Forbidden Root's brews are already on the market. The company contracts with another brewery for production and distributes to about 150 restaurants and 200 retail locations in the Chicago area, and has a growing presence in New York.

The beers—Forbidden Root, Sublime Ginger, Wildflower Pale Ale, Heavy Petal and Shady Character—combine spices from around the world and have flavour profiles all their own.

“It doesn't taste like anything I've ever had,” said BJ Pichman, who was a home brewer for about eight years before he became operations manager of Forbidden Root. “That to me was the most exciting revelation—to know that we were doing something that no one else out there was doing.”

Julia Herz, craft beer program director at the Boulder, Colo.-based Brewers Association, says botanic brewing is a micro-trend. She has seen a few other breweries around the country try it, but not many.

Herz said there is plenty of success to be found in approaching brewing from the spices first.
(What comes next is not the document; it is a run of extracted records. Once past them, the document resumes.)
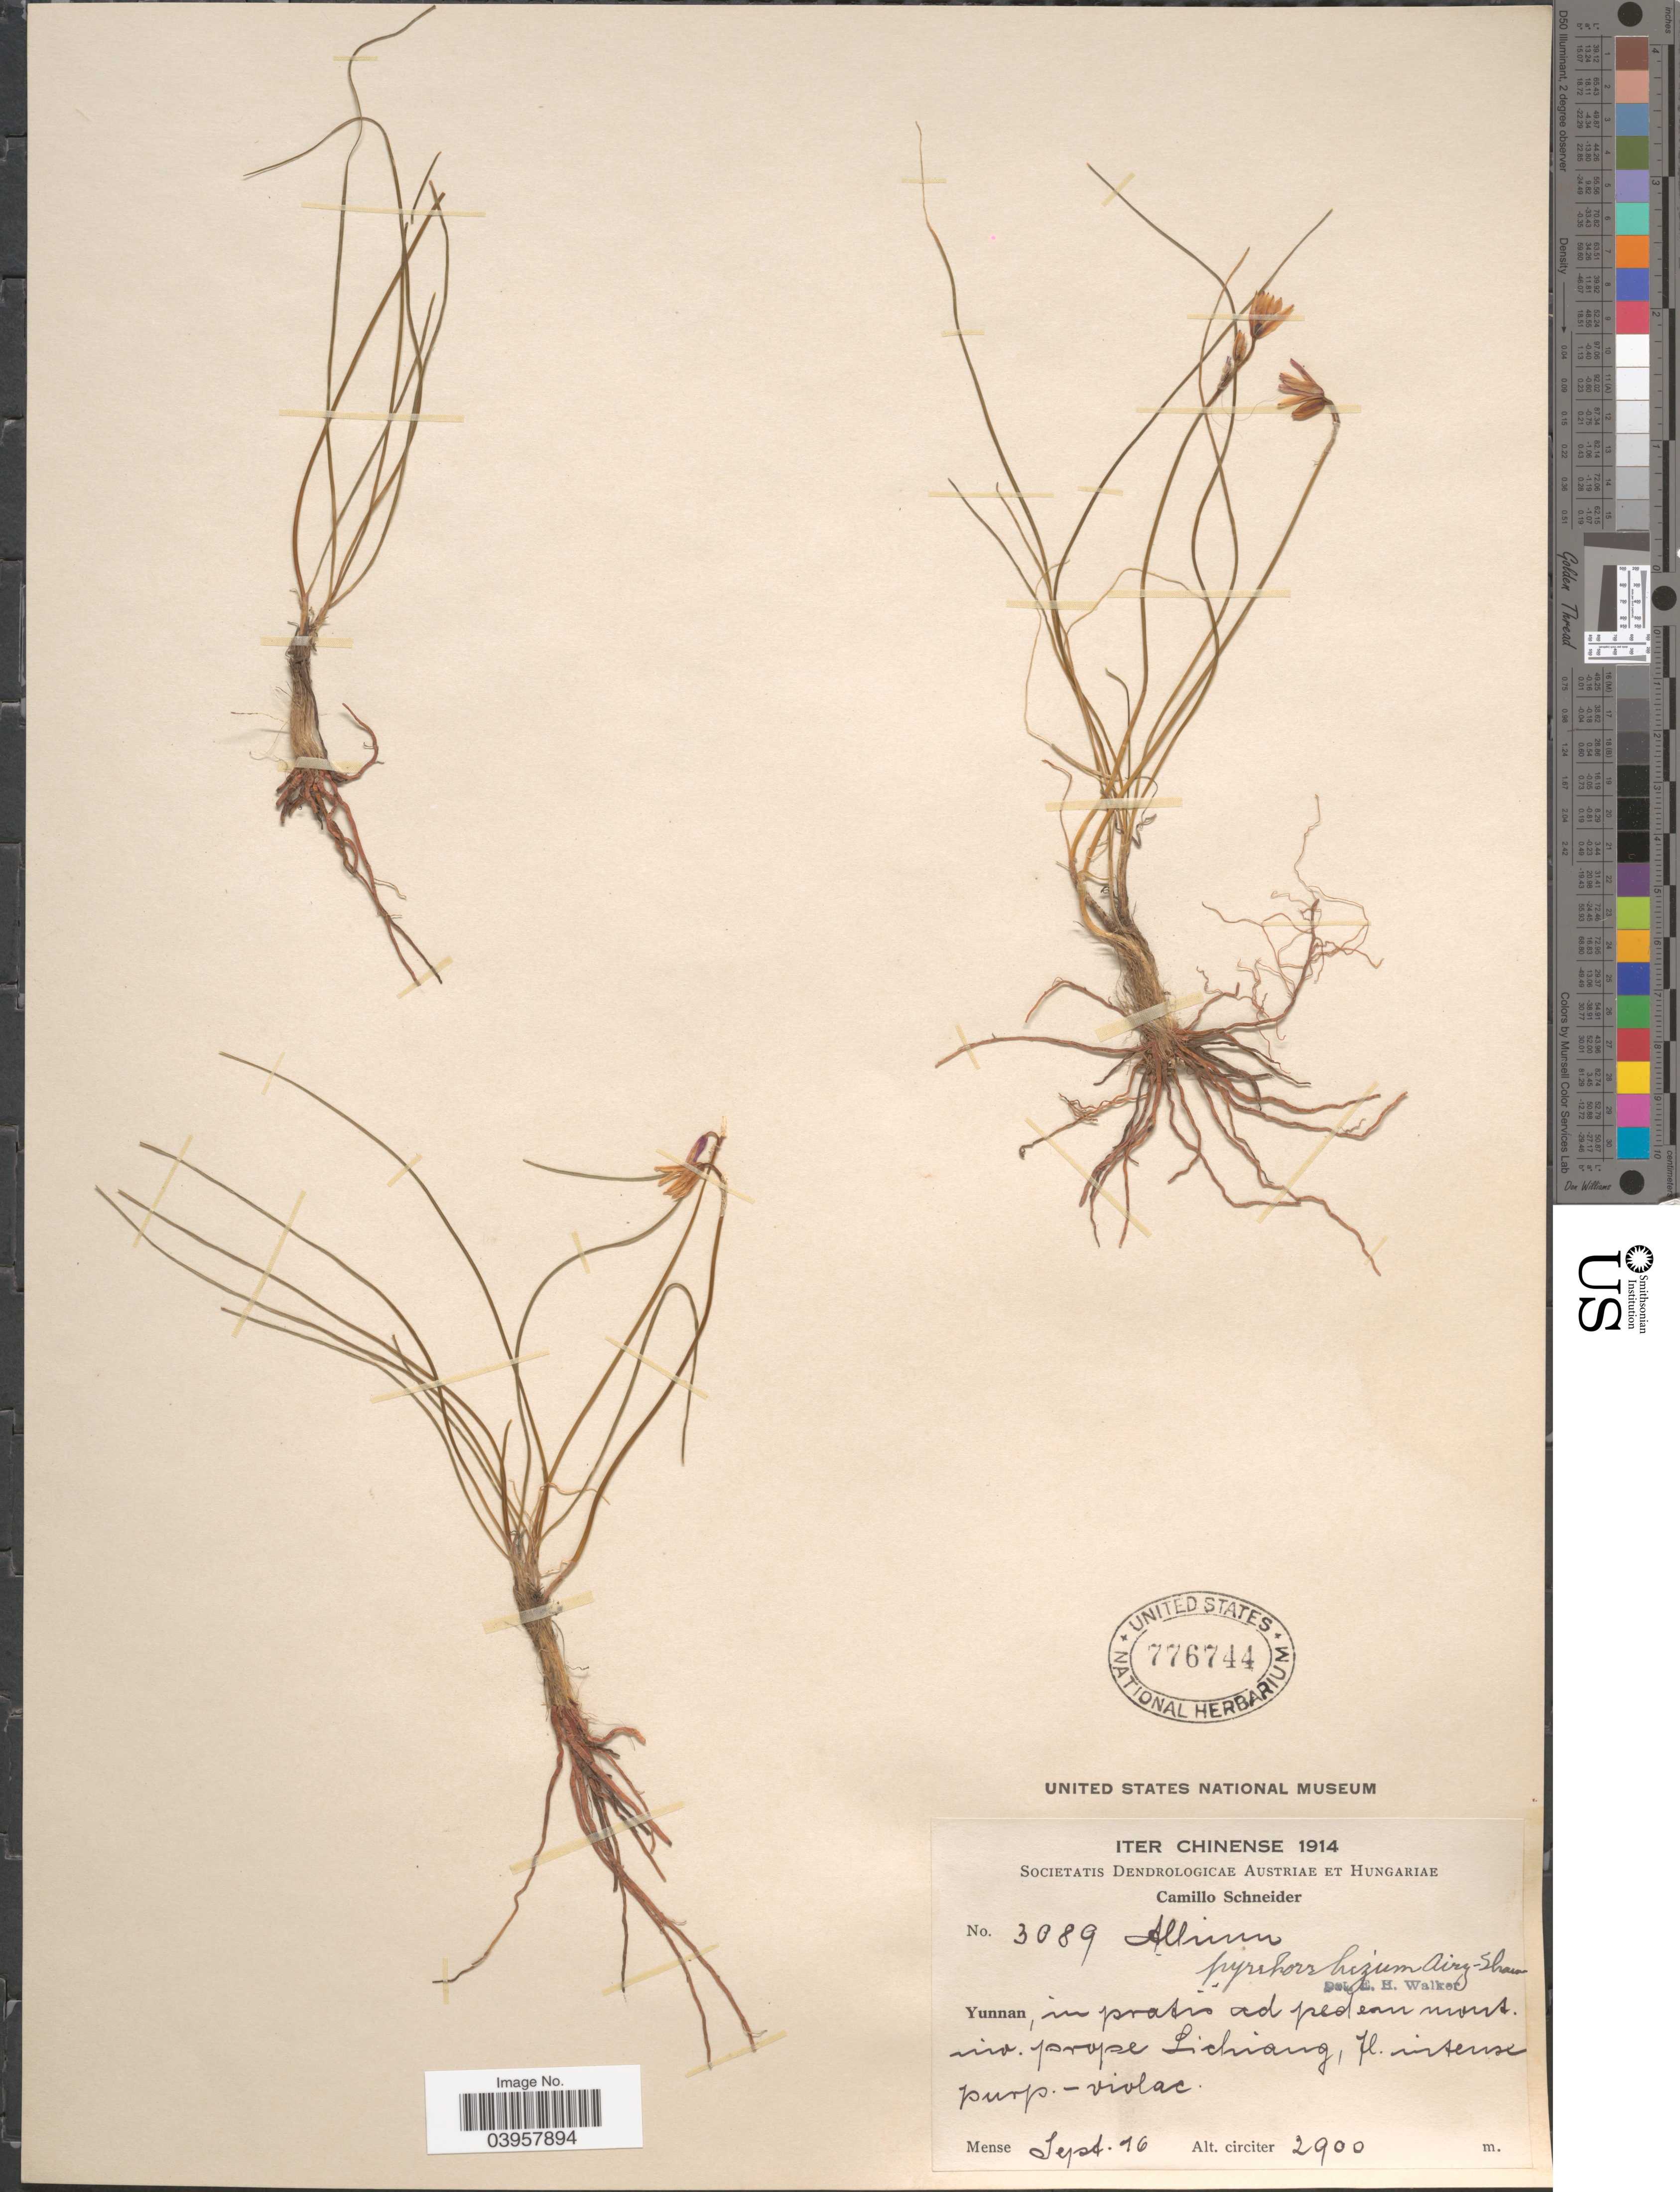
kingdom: Plantae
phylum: Tracheophyta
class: Liliopsida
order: Asparagales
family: Amaryllidaceae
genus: Allium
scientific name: Allium pyrrhorrhizum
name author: Airy Shaw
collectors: C. K. Schneider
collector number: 3089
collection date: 1914-09-16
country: China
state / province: Yunnan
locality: In pratis ad pedem mont. inv. prope Lichiang.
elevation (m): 2900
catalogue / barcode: US 776744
“Chefs put in a lot of thought and energy and time to the spicing component in their dishes,” Herz said. “Brewers can have the same types of success using that approach with beers.”

“Forbidden Root has begun to tap into that potential. Its brews have a natural, “root-forward” taste that isn't accidental,” Finkel said. The company builds its brews around the spices, rather than fixating on the type of beer it wants and adding spice later.

Construction plans for the brewpub cater to that priority. It will have a 15-barrel system and a custom-made infuser, allowing the brewers to influence the flavour by deciding when to add spice.

Finkel would not talk specifics, but said “many millions of dollars” have been invested in Forbidden Root.

“The urge to do something you've never done before, to try something you've never tasted, is too tempting,” Finkel said.